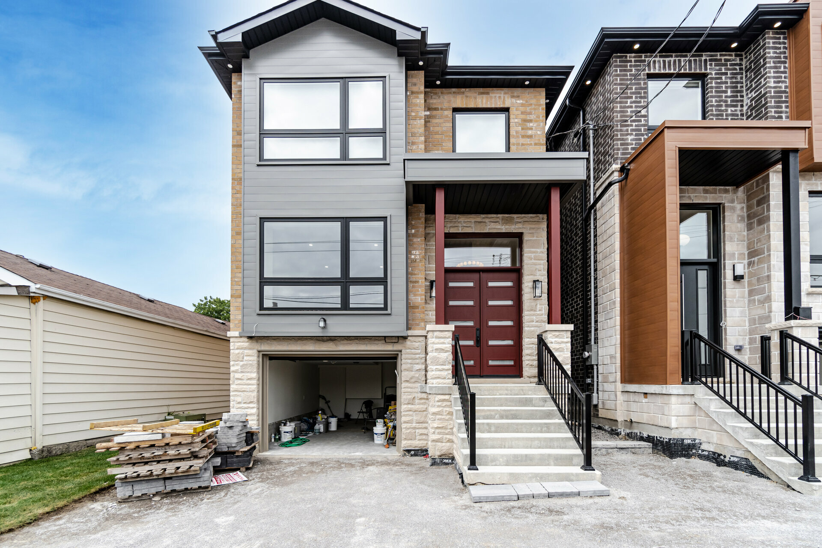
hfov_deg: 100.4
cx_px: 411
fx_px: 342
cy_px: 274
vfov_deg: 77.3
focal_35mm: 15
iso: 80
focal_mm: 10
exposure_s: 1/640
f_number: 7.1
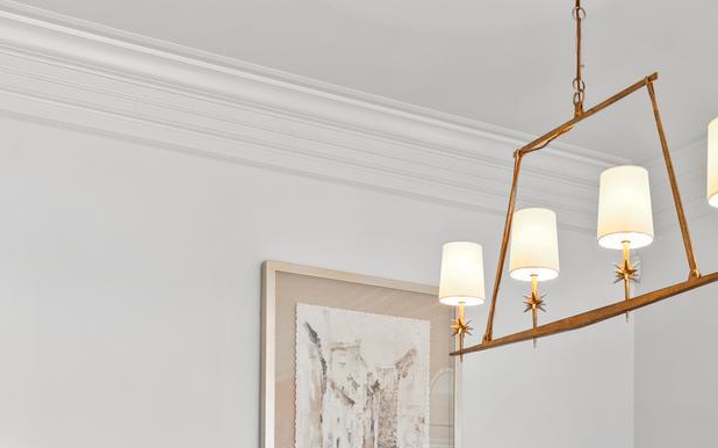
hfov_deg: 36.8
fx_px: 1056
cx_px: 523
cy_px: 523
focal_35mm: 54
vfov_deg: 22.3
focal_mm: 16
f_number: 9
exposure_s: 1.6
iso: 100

...

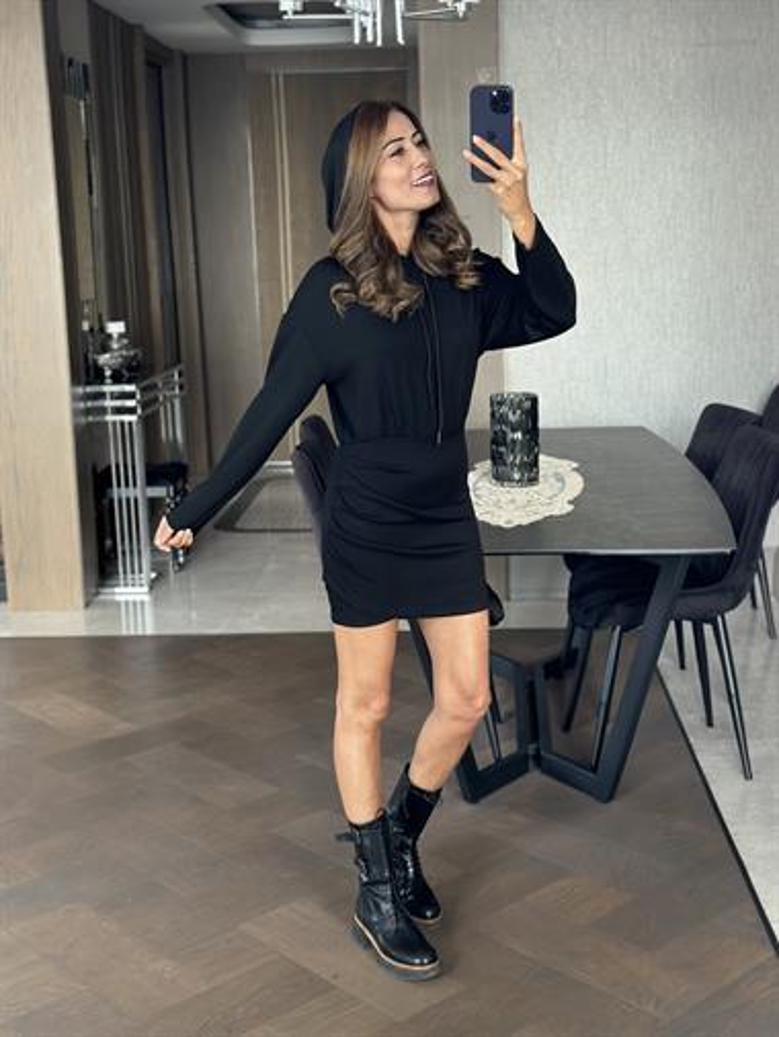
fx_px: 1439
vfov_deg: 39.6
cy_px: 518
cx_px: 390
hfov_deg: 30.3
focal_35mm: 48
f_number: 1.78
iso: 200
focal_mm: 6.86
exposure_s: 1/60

WORK ORDER:
Could you retype exactly the lines above, starting at the line that contains "vfov_deg: 39.6" and ending at the line that contains "exposure_s: 1/60", and nothing more?

WRITTEN SOLUTION:
vfov_deg: 39.6
cy_px: 518
cx_px: 390
hfov_deg: 30.3
focal_35mm: 48
f_number: 1.78
iso: 200
focal_mm: 6.86
exposure_s: 1/60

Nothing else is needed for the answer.